What is Forced Liquidation?
Forced Liquidation refers to the process by which the system forcibly closes a position when its risk exceeds the acceptable threshold, in order to prevent the account from incurring a negative balance (bankruptcy risk).
The liquidation trigger is governed by two mechanisms working in tandem: the Margin Constraint Mechanism and the Mark Price Trigger Mechanism.
1. Margin Constraint Mechanism
To maintain a position, users must maintain Position Margin at or above the required Maintenance Margin.
When the Position Margin falls below the Maintenance Margin requirement, the system will liquidate the position.
🔗 Learn more: Margin Terms >>
2. CoinEx Liquidation Trigger Mechanism
CoinEx adopts a Mark Price mechanism for liquidation calculation. Liquidation is triggered only under the following conditions:
- When the Mark Price falls below the Liquidation Price (Long positions)
- When the Mark Price rises above the Liquidation Price (Short positions)
This mechanism effectively reduces the risk of unwarranted
liquidation caused by low market liquidity or extreme price fluctuations (such as flash wicks or price manipulation).
🔗 Learn more: What Is Mark Price? >>
3. Liquidation Execution Mechanism
If liquidation occurs:
- The system will take over the position and close it at the Mark Price.
- The system will cancel all pending orders under the same margin asset, including Take-Profit/Stop-Loss orders, Limit orders, Stop-Limit orders, and Stop-Market orders, to prevent further loss exposure.
4. Differences Between Margin Modes
(1) Isolated Margin Mode: Each position carries its own independent margin, so liquidation is contained to that position alone.
(2) Cross Margin Mode: All positions under the same margin asset share the same margin pool. When the margin is insufficient, multiple positions may be affected.
What Is Liquidation Price?
1. Definition
The Liquidation Price is the trigger price at which a position will be forcefully liquidated.
When:
- The Mark Price falls below the Liquidation Price (Long positions)
- The Mark Price rises above the Liquidation Price (Short positions)

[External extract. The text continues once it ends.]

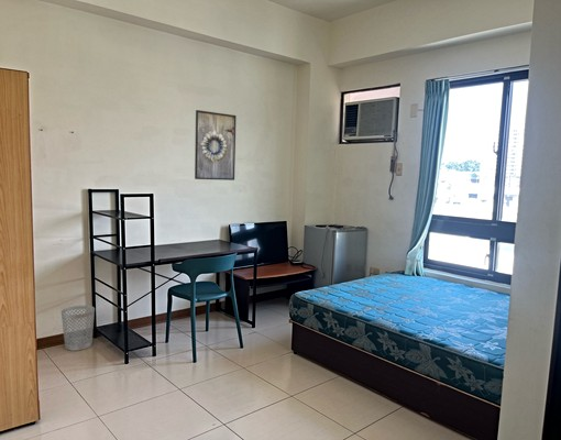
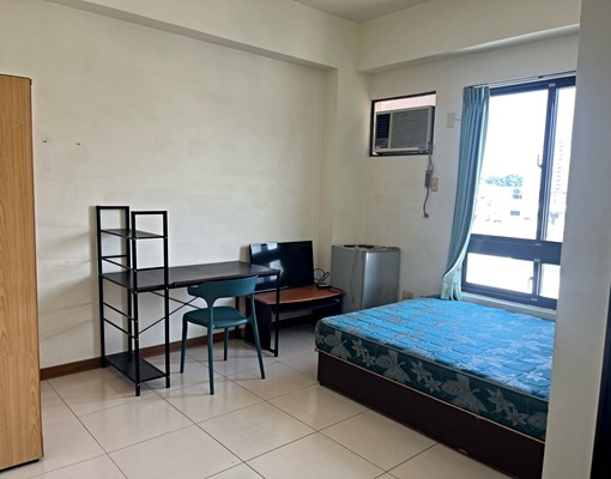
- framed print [194,109,237,182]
- wastebasket [61,305,96,352]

The system will initiate the liquidation process.
🔗 Learn more:
How to Calculate Liquidation Price for USDⓈ-Margined Contracts >>
How to Calculate Liquidation Price for Coin-Margined Contracts >>
2. When Is It Recalculated?
The system will recalculate the Liquidation Price when any of the following actions occur:
- Isolated Margin Mode: adding to a position, closing a position, adding margin, reducing margin, or adjusting leverage
- Cross Margin Mode: adding to a position, closing a position, or placing a new open order (which reduces available margin)
3. Notes
(1) If a funding fee payment reduces the available margin, the Liquidation Price will change accordingly.
(2) When the account margin is sufficient, the theoretical Liquidation Price for a long position may be computed to 0 or below. In this case, it will be displayed as 0.
(3) The Liquidation Price is a theoretical value. The actual execution price may vary depending on market liquidity at the time of liquidation.
Liquidation Alert
CoinEx uses the Risk Ratio to quantitatively assess the liquidation risk of a position.
1. Risk Warning Rules
- When the Risk Ratio ≤ 3%, the system will send a liquidation warning notification via email and push notification. Please monitor these alerts to manage risk properly.
- The smaller the Risk Ratio (the closer it is to 0%), the closer the position is to liquidation.
- When the Risk Ratio = 0%, the liquidation process will be triggered.
2. Calculation
Risk Ratio = (Position Margin − Maintenance Margin) / Position Value × 100%
Where:
- Maintenance Margin = Position Value × Maintenance Margin Rate
- Position Value = Mark Price × Position Size
- The Maintenance Margin Rate depends on the user’s current position size. Different contracts and position tiers correspond to different Maintenance Margin Rates.
- For details, please refer to the Position Level Table.
Risk Reminder
During extreme market conditions, such as rapid price fluctuations or sharp declines in liquidity:
- Liquidation may be triggered within a short period of time.
- Highly leveraged positions (e.g., 50x or 100x) may be liquidated on even minor price movements.
- Under Cross Margin Mode, multiple positions may be affected simultaneously.
It is advised to manage leverage prudently, monitor liquidation warnings closely, and maintain sufficient margin to reduce liquidation risk.